REPUBLIKA.CO.ID, JAKARTA -- Di masa pembatasan sosial akibat penularan Covid-19, ternyata masyarakat tak hanya harus waspada terhadap ancaman kesehatan semata. Menurut buku elektronik yang disusun oleh BSA | The Software Alliance, kejahatan siber di era Covid-19 telah menjadi ancaman yang lebih besar dari sebelumnya.
Hal ini tecermin dengan lebih banyak perusahaan yang mengalami serangan para kriminal siber yang mengambil keuntungan dari situasi.
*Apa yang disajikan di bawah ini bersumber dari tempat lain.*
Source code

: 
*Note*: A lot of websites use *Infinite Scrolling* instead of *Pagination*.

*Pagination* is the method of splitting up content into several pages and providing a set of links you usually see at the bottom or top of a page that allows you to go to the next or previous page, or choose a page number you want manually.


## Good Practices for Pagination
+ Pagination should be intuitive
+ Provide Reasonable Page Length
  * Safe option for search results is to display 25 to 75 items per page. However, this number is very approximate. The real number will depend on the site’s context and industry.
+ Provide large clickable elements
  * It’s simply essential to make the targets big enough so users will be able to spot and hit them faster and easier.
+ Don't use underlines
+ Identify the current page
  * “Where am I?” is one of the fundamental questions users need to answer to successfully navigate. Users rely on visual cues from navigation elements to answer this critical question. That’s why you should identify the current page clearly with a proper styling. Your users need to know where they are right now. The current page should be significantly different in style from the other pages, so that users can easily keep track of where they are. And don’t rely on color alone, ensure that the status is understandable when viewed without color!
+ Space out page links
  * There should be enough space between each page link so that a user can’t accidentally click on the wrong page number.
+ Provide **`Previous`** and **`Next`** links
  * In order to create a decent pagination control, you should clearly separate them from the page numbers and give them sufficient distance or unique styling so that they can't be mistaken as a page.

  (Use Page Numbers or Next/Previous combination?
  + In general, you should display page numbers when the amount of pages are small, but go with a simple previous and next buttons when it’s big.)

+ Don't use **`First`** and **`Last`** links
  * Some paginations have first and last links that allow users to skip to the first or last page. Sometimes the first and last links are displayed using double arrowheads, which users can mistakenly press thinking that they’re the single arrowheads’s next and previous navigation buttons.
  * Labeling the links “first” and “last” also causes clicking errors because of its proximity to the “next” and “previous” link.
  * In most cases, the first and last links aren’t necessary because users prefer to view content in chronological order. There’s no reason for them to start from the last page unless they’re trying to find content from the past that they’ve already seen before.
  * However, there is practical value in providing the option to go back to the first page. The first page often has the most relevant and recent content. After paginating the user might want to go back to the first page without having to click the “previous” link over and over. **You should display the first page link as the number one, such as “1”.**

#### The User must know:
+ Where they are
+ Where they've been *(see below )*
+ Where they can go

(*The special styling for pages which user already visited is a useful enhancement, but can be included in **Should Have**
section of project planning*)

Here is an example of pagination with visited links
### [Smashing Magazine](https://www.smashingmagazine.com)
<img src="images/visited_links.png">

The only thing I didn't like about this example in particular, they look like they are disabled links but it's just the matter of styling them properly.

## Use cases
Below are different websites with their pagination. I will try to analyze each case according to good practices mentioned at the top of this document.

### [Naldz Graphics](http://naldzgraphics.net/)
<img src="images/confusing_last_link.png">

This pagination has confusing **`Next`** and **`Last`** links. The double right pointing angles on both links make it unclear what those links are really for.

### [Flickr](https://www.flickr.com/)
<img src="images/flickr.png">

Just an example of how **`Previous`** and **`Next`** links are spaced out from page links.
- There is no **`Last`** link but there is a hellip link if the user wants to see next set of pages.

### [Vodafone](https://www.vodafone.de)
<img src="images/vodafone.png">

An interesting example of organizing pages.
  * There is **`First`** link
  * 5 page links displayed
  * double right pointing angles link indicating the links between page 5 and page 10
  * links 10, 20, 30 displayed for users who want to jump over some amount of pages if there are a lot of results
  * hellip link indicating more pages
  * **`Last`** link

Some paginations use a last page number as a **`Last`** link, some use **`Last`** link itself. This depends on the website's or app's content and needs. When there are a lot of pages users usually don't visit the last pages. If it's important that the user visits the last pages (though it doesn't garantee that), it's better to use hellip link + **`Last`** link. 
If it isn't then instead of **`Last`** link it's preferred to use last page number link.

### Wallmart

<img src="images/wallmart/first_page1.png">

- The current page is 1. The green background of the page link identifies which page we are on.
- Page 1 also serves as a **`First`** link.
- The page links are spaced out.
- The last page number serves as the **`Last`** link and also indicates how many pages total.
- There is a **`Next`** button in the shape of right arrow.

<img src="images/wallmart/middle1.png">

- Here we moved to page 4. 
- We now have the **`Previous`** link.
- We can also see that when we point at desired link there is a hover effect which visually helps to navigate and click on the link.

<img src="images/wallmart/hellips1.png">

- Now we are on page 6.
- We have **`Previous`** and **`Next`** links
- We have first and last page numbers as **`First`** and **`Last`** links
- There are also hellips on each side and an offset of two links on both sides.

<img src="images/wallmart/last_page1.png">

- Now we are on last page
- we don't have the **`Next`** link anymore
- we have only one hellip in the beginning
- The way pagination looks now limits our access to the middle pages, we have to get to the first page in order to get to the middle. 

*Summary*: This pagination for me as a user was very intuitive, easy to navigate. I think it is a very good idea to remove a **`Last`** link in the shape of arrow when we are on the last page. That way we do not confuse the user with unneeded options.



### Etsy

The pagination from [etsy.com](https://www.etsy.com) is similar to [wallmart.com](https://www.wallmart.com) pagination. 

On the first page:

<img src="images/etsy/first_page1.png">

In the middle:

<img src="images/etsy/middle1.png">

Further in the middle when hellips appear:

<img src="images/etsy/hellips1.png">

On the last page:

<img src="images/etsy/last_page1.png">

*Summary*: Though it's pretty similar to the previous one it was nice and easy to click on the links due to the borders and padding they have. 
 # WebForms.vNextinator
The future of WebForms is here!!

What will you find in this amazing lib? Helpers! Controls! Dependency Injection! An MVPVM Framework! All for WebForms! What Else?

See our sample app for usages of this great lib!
Panduan ini merinci tantangan keamanan siber yang muncul di kawasan ASEAN sejak krisis Covid-19 dimulai dan menawarkan saran mengenai cara menghadapinya.
Senior Director BSA Tarun Sawney mengatakan, selama beberapa tahun, penting bagi para eksekutif perusahaan untuk lebih memperhatikan keamanan siber. Sekarang ini, menurutnya, ancaman terus meningkat. Dia mengatakan kawasan ASEAN sangat rentan untuk bertahan melawan.
"Kami berharap, dokumen ini dapat berlaku sebagai panduan untuk mengarahkan bisnis dan staf mereka yang bekerja jarak jauh ke arah yang aman dan berkelanjutan," ujar Sawney, beberapa waktu lalu.
Buku elektronik ini menawarkan deskripsi dari taktik kejahatan siber dan sasaran para eksekutif tentang melindungi karyawan mereka dari menjadi korban kejahatan. Dalam buku ini juga dijelaskan bagaimana melatih karyawan mengidentifikasi potensi upaya phising.
Menurut Sawney, penggunaan perangkat lunak berlisensi penuh di seluruh jaringan perusahaan adalah langkah penting untuk melindungi perusahaan dari serangan malware. Salah satunya, karena pembuat perangkat lunak berlisensi secara teratur selalu memperbaiki kerentanan keamanannya.
Bertajuk Covid-19 dan Ancaman Siber di Asia Tenggara, buku elektronik ini menggambarkan banyaknya bisnis di kawasan Asia Tenggara yang menjadi lebih rentan terhadap ancaman daring. Terutama, dengan bertambahnya jumlah karyawan yang bekerja di luar jaringan perusahaan.